“A Nation Exists When All The People Share The Profit of The Land” & “You Give Respect, You Don’t Take It” – Keme Tobodo from the BBC Series Blood and Oil.
When I started watching this two-part series yesterday evening, I was at first put off by the stereotypes that instantly hit me. The silly accents which did not work as the character kept missing the mark. And of course, when a woman was seen pushing men off an Okada (motorbike) I thought, why in the hell are they okay and so keen to keep showing Nigerians as violent, barbaric and bush. Do they thrive on the hunger to show us as poverty stricken people all the time. I thought to myself, here we go again, another portrayal to make us look incapable of human feeling. After all if you think about it, that is the way our leaders have treated us for decades, doing what they like with our money and resources, keeping up with their colonial masters.
The character I cannot get out of my head is the man in the hotel hallway as Naomi Harris’s character, Alice, walks back to her hotel room each time. He was so odd looking and of course the way he says hello – sounded like he was stalking her. Being a BBC series the first judgment would be, its a BBC program and what is the best tool to keep a former colony subservient to the master right?
As the film progressed, I was no longer concerned about the accents or stereotypes. I was engrossed by the subject matter. The series was gritty and not naive in its approach to the subject it was dealing with. Fast paced, there was never a dull moment because it was exposing a few people in the most sensitive way. I am tempted to say the BBC got this right. It is a story worth telling and they told it well, holding all sides accountable for their actions.
I applaud the person who wrote the series because he was so spot on with the real issues. Truth is, we have been raped over and over and we are still being raped and violated on all sides by our government, the foreign companies that come to drill and everyone who has the frigging ability to use his pen and paper
However, I have a word for all of you including the clown known as Gaddaffi, who recently suggested that Nigeria divides along ethnic lines.

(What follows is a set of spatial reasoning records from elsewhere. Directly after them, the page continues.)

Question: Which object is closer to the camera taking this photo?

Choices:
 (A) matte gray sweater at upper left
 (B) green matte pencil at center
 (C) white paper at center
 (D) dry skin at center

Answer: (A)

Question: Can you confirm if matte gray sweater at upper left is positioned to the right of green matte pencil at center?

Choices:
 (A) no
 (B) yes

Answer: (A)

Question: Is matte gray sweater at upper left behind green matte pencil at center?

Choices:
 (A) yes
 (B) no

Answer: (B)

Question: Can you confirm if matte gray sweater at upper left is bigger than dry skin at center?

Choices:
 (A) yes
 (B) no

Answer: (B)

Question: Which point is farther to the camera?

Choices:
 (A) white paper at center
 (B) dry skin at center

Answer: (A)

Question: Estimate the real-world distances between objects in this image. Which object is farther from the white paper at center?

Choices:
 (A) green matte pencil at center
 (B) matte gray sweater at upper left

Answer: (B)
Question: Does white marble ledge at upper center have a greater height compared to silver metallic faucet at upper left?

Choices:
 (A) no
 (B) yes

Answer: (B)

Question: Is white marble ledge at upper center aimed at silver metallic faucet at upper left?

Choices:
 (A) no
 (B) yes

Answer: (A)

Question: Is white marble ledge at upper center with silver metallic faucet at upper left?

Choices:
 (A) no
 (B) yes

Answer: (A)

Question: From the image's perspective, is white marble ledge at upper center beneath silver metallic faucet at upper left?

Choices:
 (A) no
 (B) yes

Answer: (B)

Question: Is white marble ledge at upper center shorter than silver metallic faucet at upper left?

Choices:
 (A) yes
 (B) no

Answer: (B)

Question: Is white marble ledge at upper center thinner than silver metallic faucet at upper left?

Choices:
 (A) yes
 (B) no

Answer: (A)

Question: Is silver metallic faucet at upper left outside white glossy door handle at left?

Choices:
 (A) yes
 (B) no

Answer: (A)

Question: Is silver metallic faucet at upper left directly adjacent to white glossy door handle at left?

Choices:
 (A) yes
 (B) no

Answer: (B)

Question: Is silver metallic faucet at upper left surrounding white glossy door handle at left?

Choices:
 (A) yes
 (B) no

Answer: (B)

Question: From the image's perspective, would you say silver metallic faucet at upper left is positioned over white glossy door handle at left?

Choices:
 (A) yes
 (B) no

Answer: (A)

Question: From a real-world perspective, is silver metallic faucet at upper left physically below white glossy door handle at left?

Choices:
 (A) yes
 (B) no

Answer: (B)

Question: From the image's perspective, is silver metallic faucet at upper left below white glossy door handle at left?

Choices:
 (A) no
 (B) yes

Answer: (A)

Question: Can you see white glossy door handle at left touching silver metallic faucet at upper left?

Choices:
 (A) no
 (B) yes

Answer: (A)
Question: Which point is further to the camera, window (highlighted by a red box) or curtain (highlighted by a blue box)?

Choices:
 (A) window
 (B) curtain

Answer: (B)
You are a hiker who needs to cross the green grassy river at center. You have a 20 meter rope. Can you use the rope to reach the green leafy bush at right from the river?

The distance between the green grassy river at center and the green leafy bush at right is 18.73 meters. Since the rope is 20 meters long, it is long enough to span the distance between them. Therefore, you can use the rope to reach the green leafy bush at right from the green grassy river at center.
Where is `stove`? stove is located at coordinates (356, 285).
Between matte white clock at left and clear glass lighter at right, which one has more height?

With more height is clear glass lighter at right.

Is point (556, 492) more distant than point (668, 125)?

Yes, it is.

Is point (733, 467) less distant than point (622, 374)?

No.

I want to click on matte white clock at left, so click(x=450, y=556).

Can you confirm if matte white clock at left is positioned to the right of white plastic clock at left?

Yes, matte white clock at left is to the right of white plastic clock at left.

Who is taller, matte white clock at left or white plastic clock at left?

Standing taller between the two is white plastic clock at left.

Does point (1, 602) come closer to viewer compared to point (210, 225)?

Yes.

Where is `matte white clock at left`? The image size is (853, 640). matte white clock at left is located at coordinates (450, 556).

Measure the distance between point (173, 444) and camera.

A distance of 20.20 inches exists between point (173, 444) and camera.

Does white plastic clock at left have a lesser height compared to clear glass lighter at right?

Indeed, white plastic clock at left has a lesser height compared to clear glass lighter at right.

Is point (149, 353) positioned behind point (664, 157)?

The first time, it was to divide along religious line. This House Shall Not Fall. My friend, Tolu Ogunlesi wrote a piece for CNN a few days before the Nigerian youths marched in Abuja to demand some answers in regards to the state of the nation. With an adept brilliance, he wrote about fighting for the soul of Nigeria and while he was not naive that one march to the heart of Nigerian government was enough to make things right, he expressed what many other people feel but cannot say. That is the junction we find ourselves today. We are fighting for the soul of Nigeria and I am fully aware that lives will be lost, people will get killed for wanting to tell the truth because that is the way it has always been. The frigging foreign allies will come in the name of human rights and say what they need to say, so they can get their own share when the frigging mayhem is over. Be warned!
Bearing in mind that Nigeria is a woman with a soul and right now, her soul pangs for her children. She is crying out and asking her sons and daughters to take a stand and be heard. Be aware that she has lips and can talk and so if you push her like you have done over the years, more blood will spill in addition to the thousands of litres that has already spilled.
So, I go back to the BBC series, what we learn and what we have always known is the very fact that there are people who love the chaos in Nigeria because they profit from it. What a shame that innocent lives get lost in the cross fire between the government and those fighting for equality and compensation for the people of the Niger Delta. What a shame that our own people take our oil and sell it to outside sources, pocket the money and leave thousands destitute.
I would really like to day dream and say they will not get away with it anymore but that will be naive because it has been going on for decades. But this is it, my generation is waking up and you sure have to get smarter now because you cannot keep selling us lies and auctioning us off to the highest bidder like we are commodities. I have sometimes wondered why the different governments over the years have sold us at such cheap prices when they could at least ask for more. But they are only concerned about themselves.
Like the soul of Nigeria weeps for her children, my spirit rages for my people. It hurts to realise that for 50 years, we have nothing, absolutely nothing to show for our existence. I cry for Nigeria for she is a woman wounded and bleeding. The violence she has experienced since she was born, has left her hopeless. Yet, she is hopeful about her healing. She hopes someone will be able to help her and fix her incontinent malfunction so she can stop leaking and people, real people with her best interest can come close.
And so, watching the character of Teme Kobodo deliver his lines about how the people have been let down more by their own government, you have to wonder, what happens to the money made from the oil because it never gets to the hands of the people, whose land have been damaged and rendered infertile in order to drill the blood oil. The same people have had their farms infested with pipelines and that has made daily living doubly hard. It seems the very countries who come up with human and environmental rights, and mandates that the world is to follow do not understand the complexities of it nor do the companies that originate from the same countries know how to implements the law. Talk about frigging arseholes
So, when we talk about the Niger Delta, let us get honest and call it what it is, oil bunkering. A form of trade that allows the rich, those in government and those well connected all over to benefit while the locals pick up the pieces though those pieces do not amount to anything at the end of the day.